5 unconventional sports books

The topics and approaches taken by many sports books are predictable. Here, though, are a handful that are delightfully offbeat in various ways.

1. ‘Twelve Yards: The Art and Psychology of the Perfect Penalty Kick,’ by Ben Lyttleton

Soccer’s penalty-kick, especially in a game-ending shootout, is the height of sports drama, a showdown at 12 paces (actually 12 yards) of a goalkeeper and kicker. It’s a confrontation that seems to heavily favor the kicker given the short distance and the yawning goal, but that doesn't lessen the suspense because a miss usually is an emotional dagger and sometimes spells devastating defeat. Seeing the potential to analyze this pressure-filled duel, Ben Lyttleton has devoted an entire book to a kick that looks simple but presents its own mental and physical challenges.
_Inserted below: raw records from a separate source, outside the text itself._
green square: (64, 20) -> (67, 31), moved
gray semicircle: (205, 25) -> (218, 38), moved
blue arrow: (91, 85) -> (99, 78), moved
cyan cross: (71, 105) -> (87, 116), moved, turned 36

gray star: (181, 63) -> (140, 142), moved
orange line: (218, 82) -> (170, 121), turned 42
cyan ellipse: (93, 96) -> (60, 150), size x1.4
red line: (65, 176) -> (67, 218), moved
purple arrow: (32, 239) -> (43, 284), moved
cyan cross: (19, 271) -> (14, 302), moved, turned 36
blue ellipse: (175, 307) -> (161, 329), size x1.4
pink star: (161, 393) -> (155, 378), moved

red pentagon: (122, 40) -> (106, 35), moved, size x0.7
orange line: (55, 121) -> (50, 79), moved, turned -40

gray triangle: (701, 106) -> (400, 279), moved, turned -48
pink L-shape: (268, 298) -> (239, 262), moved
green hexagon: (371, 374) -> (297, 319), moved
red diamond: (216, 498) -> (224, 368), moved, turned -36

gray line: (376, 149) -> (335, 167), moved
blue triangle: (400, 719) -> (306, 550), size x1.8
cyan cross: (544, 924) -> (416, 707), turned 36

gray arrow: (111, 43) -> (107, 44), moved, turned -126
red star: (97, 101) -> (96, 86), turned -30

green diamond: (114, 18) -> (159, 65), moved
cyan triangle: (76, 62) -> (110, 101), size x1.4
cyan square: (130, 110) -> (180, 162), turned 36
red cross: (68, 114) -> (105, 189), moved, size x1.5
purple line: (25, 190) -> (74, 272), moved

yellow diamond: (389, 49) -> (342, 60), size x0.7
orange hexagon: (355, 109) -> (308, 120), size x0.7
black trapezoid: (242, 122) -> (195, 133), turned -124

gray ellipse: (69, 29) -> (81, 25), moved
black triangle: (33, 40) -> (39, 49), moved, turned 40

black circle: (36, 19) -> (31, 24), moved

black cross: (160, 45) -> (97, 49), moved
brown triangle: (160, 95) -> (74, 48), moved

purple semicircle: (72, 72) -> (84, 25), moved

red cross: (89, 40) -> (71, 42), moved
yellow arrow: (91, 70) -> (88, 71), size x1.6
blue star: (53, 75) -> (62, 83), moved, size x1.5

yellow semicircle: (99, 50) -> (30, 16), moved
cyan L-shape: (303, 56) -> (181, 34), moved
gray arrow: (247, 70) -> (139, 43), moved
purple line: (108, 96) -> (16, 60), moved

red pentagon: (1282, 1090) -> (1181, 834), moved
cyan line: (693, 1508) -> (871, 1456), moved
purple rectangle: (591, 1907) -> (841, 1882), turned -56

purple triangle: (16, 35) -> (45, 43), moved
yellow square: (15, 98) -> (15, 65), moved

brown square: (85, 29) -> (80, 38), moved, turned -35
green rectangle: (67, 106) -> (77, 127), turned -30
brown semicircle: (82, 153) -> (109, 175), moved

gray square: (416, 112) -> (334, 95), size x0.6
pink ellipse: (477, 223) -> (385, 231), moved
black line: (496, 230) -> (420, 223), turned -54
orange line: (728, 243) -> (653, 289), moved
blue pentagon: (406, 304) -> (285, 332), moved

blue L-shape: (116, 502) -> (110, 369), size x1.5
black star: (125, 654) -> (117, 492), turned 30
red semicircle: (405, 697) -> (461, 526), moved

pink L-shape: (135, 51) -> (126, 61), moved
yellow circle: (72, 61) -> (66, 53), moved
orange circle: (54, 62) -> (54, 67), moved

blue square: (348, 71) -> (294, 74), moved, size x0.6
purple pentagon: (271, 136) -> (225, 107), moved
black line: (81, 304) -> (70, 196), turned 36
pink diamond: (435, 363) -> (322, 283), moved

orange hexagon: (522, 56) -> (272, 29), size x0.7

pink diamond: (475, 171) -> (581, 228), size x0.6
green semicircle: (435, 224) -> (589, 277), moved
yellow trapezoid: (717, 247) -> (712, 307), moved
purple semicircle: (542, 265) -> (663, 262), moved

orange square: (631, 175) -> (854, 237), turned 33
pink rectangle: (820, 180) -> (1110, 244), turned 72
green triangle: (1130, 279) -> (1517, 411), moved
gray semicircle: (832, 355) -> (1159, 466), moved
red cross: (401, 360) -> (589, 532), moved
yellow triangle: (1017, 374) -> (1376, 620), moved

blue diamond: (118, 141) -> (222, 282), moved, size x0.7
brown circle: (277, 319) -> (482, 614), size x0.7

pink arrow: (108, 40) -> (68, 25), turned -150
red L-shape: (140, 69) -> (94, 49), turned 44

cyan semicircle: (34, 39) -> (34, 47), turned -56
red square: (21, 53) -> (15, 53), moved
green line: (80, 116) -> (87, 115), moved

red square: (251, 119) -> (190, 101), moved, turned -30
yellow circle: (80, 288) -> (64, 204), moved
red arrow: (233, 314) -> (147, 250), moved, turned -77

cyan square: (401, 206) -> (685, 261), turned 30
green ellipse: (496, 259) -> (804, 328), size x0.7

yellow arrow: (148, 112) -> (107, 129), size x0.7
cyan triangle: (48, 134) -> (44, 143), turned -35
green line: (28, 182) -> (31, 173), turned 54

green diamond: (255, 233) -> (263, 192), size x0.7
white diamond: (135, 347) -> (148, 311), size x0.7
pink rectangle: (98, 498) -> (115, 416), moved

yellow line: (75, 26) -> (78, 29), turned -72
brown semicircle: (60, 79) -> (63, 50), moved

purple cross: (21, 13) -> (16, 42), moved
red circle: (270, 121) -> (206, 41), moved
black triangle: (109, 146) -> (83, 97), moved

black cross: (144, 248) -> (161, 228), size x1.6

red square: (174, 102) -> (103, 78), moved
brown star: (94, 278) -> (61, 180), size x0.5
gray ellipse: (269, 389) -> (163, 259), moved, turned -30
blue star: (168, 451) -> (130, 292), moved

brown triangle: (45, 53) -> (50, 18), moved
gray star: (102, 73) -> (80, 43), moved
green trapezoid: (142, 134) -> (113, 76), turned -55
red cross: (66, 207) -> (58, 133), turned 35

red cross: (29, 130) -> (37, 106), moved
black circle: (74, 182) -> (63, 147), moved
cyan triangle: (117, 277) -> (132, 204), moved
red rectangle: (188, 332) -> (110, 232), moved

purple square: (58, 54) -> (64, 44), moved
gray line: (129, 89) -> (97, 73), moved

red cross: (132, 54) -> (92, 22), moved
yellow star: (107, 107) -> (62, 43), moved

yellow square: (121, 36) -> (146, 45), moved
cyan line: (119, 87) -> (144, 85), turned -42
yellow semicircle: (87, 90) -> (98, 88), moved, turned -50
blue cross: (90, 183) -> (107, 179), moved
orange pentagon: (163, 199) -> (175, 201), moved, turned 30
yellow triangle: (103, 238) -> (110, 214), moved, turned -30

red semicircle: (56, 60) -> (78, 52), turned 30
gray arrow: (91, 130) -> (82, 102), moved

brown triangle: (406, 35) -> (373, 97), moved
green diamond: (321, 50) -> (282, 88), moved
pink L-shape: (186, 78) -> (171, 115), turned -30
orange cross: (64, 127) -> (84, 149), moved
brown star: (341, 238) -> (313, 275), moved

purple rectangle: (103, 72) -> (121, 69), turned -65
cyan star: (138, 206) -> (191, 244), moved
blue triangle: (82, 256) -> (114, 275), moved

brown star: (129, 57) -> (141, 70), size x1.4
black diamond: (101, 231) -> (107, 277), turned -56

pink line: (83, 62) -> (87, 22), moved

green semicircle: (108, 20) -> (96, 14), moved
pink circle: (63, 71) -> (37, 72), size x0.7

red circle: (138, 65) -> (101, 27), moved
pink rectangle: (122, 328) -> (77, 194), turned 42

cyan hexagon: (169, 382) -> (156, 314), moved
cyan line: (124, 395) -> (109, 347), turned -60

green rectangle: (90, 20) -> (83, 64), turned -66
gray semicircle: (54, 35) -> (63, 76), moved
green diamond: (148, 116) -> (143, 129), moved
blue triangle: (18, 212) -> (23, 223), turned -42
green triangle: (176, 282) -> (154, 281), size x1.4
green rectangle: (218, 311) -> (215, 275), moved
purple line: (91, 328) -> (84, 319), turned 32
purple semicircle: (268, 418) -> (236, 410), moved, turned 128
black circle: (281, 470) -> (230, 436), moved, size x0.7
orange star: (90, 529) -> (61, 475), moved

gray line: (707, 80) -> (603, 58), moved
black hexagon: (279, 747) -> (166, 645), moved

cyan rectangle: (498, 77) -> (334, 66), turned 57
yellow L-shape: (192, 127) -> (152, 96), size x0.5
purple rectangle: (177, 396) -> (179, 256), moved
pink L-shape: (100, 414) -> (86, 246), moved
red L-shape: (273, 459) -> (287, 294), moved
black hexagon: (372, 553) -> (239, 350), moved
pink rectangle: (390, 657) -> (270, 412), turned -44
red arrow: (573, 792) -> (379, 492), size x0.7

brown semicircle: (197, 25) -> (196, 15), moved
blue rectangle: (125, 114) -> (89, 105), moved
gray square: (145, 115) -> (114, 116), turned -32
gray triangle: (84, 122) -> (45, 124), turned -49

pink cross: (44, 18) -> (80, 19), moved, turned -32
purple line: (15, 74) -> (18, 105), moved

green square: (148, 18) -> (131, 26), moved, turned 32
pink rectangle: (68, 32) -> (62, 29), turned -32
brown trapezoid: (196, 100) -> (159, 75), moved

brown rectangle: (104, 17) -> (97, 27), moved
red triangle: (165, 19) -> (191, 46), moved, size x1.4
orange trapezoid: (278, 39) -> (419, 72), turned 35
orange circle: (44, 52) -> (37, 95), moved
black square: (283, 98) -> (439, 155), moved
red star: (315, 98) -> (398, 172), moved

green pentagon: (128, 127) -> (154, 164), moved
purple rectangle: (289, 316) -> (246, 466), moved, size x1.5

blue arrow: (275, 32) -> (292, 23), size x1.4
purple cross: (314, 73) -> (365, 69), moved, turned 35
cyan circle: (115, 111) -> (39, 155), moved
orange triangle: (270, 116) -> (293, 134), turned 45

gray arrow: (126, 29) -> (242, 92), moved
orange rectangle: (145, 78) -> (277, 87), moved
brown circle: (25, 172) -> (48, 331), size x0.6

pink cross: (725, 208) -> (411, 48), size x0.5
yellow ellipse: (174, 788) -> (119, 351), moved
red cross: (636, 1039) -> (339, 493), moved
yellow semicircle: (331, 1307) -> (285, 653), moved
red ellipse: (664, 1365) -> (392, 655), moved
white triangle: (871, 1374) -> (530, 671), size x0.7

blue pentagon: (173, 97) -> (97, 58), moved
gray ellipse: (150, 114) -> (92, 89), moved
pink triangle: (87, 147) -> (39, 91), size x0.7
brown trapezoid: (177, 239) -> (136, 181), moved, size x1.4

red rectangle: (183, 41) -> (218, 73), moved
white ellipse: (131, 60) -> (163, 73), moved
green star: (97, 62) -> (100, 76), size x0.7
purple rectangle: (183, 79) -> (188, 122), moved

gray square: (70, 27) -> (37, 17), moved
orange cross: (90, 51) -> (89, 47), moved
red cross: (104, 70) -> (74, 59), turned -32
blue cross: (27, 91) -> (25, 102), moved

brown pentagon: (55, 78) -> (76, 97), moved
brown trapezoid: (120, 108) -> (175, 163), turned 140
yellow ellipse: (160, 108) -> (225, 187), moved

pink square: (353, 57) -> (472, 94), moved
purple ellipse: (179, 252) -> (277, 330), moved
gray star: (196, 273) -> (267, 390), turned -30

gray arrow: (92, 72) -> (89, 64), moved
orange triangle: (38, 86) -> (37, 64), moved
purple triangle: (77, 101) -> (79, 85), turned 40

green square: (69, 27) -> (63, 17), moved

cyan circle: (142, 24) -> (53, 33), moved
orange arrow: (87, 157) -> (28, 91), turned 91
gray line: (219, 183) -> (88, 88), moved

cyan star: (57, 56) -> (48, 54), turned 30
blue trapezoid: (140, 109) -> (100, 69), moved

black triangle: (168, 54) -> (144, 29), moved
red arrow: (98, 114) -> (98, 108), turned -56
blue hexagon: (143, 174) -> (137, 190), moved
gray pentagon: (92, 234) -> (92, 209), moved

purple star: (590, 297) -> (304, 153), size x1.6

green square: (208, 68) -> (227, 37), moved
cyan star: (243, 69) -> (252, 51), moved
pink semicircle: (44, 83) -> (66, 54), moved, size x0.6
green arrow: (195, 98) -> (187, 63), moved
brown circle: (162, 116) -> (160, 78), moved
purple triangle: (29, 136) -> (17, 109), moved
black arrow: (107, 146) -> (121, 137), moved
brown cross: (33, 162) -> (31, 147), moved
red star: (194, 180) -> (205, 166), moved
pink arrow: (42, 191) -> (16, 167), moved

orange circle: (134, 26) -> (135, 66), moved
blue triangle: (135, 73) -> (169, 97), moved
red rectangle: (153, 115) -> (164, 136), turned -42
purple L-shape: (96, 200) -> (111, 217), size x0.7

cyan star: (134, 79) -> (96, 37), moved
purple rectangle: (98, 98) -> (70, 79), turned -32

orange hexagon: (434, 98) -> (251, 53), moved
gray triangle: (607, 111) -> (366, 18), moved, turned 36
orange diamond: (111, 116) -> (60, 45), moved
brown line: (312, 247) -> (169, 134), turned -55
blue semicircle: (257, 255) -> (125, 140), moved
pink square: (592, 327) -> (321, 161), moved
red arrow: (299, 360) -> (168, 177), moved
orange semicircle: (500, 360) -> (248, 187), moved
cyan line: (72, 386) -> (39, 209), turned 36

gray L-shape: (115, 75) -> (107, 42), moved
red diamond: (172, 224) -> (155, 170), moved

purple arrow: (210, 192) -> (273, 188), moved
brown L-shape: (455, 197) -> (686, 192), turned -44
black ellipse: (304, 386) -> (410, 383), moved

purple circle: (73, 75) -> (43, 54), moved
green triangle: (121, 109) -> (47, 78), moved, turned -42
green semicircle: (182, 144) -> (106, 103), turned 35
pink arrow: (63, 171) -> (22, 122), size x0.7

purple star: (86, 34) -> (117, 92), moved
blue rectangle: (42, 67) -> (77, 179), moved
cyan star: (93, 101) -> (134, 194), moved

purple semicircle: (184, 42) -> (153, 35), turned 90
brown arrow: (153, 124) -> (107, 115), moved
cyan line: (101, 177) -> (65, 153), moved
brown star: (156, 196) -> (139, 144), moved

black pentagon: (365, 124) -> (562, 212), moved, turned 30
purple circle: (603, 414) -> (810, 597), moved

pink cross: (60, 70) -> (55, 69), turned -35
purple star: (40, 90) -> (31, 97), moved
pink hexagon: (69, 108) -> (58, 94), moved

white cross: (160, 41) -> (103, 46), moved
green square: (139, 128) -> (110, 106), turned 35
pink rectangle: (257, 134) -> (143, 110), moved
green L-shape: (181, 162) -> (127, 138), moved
Here’s an excerpt from Twelve Yards

“As a younger reporter, I went through a phase of asking strikers what was in their mind before they took a shot, what their thought process was as they made a certain run and completed a certain move. I stopped asking when the same answer – ‘Nothing, it’s just instinct, innate?’ – came back again and again.

“But with penalties, it is different. There is time between the award of the penalty and its execution, time for the mind to play an important role. And time – especially if it’s a shoot-out – for commentators or pundits to say something fatuous like ‘Well, you can’t practice for this kind of moment.’ Try telling that to the darts player who throws a hundred treble-twenties a day, the snooker player who cuts the black into the bottom pocket over and over again, or the golfer who spends hours, daily, on his putting.”

“The ability to control your mind in the build-up to these shots, in all these sports, can be decisive.”